### Task goal
Output nothing but the lines from the beginning of the listing below through the line containing "left eye: (269, 234)", exactly as they stand, without pictures.

### Entries provided
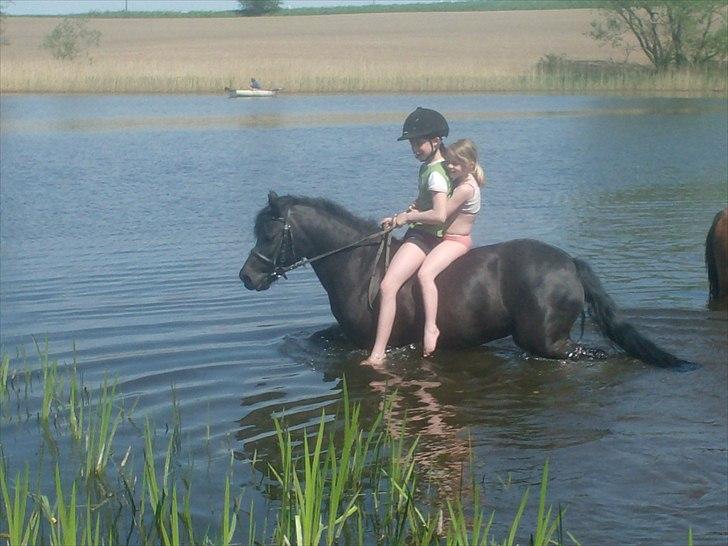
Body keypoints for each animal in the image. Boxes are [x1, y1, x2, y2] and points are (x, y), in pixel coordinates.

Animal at [239, 192, 695, 370]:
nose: (247, 277)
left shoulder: (366, 340)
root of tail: (568, 263)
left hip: (545, 341)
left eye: (269, 234)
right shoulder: (343, 335)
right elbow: (317, 338)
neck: (357, 265)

### Answer area
Body keypoints for each animal in the image. Boxes are [x1, y1, x2, y2] and points are (x, y), in pixel coordinates.

Animal at [239, 192, 695, 370]:
nose: (247, 277)
left shoulder: (366, 340)
root of tail: (568, 263)
left hip: (545, 341)
left eye: (269, 234)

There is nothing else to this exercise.